To do this, the simplest method is to use the `dplyr::left_join()` function:
```{r}
left_join(rts, demographics, by="person") %>%
pander
```
In this example I explicitly set `id="person"` to let R know which variable to
use to match the rows of data, although you don't _have_ to, and `dplyr` can
normally guess. You _do_ have to use the same variable name in both files though
(so, `person` and `participant` couldn't be matched, for example).
##### Other types of joins {- .tip}
As the dplyr manual states: left joins return for two dataframes, x and y will
return all rows from x, and all columns from both x and y. Rows in x with no
match in y will have NA values in the new columns. If there are multiple matches
between x and y, all combinations of the matches are returned.

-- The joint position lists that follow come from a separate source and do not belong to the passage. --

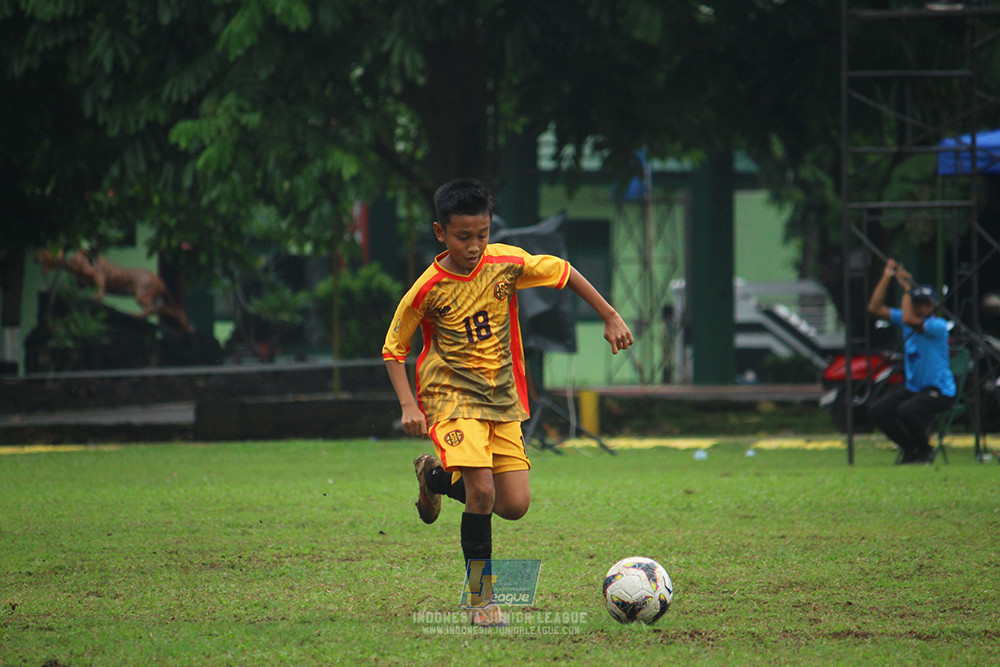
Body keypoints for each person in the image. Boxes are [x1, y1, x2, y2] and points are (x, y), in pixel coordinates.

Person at [382, 178, 633, 627]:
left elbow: (563, 270)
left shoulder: (506, 263)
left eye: (482, 234)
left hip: (502, 398)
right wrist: (409, 406)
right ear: (440, 233)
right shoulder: (426, 289)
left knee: (513, 505)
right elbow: (393, 349)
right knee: (481, 492)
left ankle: (435, 480)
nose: (475, 245)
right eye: (463, 237)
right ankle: (481, 600)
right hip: (450, 399)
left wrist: (610, 314)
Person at [866, 258, 955, 464]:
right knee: (877, 411)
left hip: (939, 390)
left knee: (907, 411)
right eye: (917, 304)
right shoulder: (908, 320)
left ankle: (924, 450)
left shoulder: (938, 326)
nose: (921, 308)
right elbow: (875, 307)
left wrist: (906, 289)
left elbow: (909, 320)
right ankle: (910, 448)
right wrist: (887, 276)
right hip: (915, 388)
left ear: (933, 306)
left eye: (926, 304)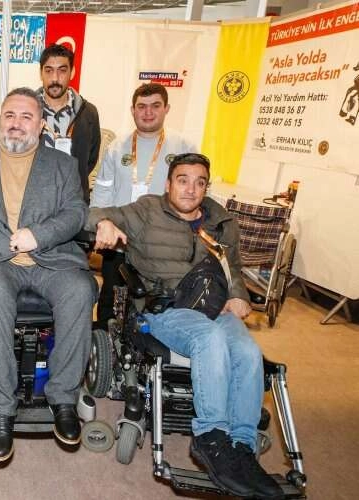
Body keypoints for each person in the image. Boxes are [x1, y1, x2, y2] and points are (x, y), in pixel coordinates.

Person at [88, 153, 283, 499]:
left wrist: (238, 295)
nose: (191, 189)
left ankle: (242, 447)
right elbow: (89, 214)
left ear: (206, 187)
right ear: (168, 184)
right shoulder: (146, 210)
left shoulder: (221, 222)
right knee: (210, 339)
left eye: (199, 182)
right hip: (165, 309)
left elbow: (233, 268)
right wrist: (103, 222)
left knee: (248, 352)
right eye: (182, 180)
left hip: (215, 307)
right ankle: (211, 438)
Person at [0, 87, 96, 461]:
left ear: (40, 125)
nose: (16, 123)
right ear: (0, 120)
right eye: (10, 115)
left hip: (52, 259)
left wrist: (38, 235)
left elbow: (76, 213)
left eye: (27, 116)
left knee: (80, 290)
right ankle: (2, 407)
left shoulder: (63, 165)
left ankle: (63, 397)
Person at [91, 83, 197, 328]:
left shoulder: (183, 147)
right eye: (142, 106)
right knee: (109, 302)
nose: (148, 112)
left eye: (155, 106)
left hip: (164, 245)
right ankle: (104, 344)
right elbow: (102, 192)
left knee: (158, 306)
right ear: (133, 110)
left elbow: (196, 194)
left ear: (166, 109)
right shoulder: (117, 147)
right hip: (120, 243)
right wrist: (101, 221)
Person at [37, 44, 101, 203]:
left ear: (72, 72)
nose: (55, 78)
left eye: (62, 70)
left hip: (73, 201)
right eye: (49, 70)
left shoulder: (88, 112)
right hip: (34, 200)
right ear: (40, 73)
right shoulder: (27, 112)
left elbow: (90, 160)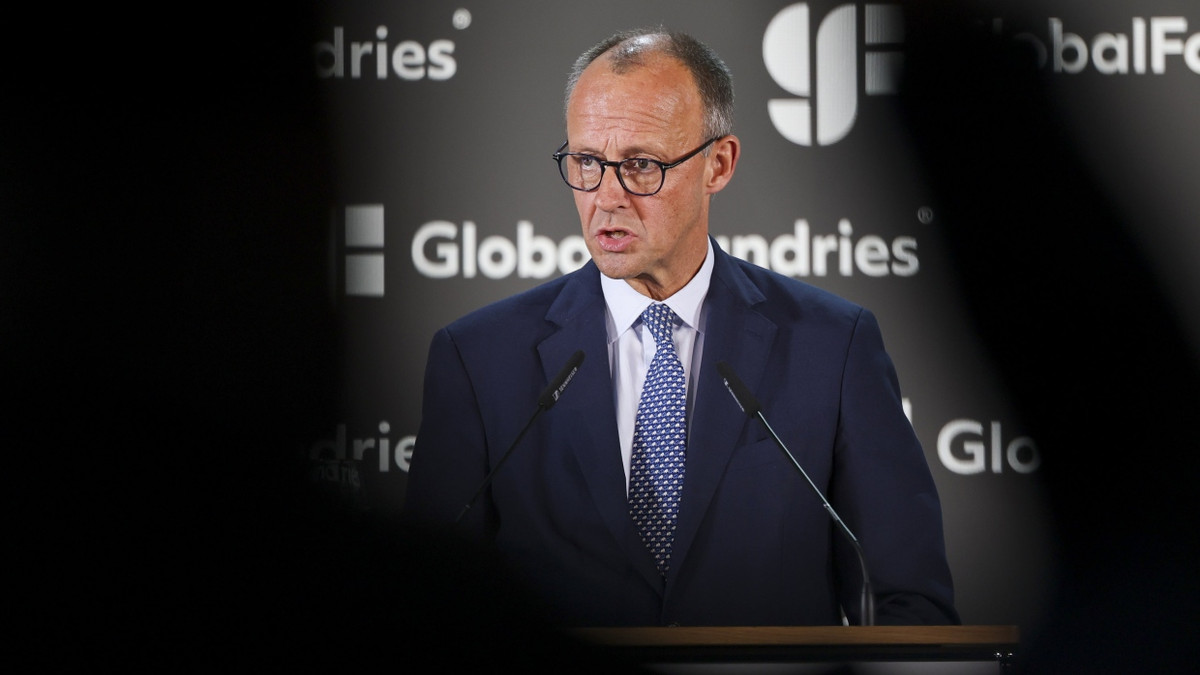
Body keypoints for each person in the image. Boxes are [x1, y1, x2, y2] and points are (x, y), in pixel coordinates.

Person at [404, 27, 959, 628]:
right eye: (587, 161)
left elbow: (909, 604)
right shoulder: (479, 359)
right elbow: (430, 601)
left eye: (640, 166)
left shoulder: (833, 348)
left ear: (717, 164)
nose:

Left joins are probably the most useful, but there are other types which can be
useful. To see all of them look at the help files (`help('join', 'dplyr')`).
To show one common example, if we wanted to check whether we were missing RT
data for one of our participants, we could use an `anti_join`:
```{r}
anti_join(demographics, rts, by="person") %>%
pander
```
This table lists the data for _all the people in the demographics file, for whom
we don't have RT data_. This can be a useful way of checking you haven't mislaid
a raw datafile (e.g. forgot to copy it from the lab machine!).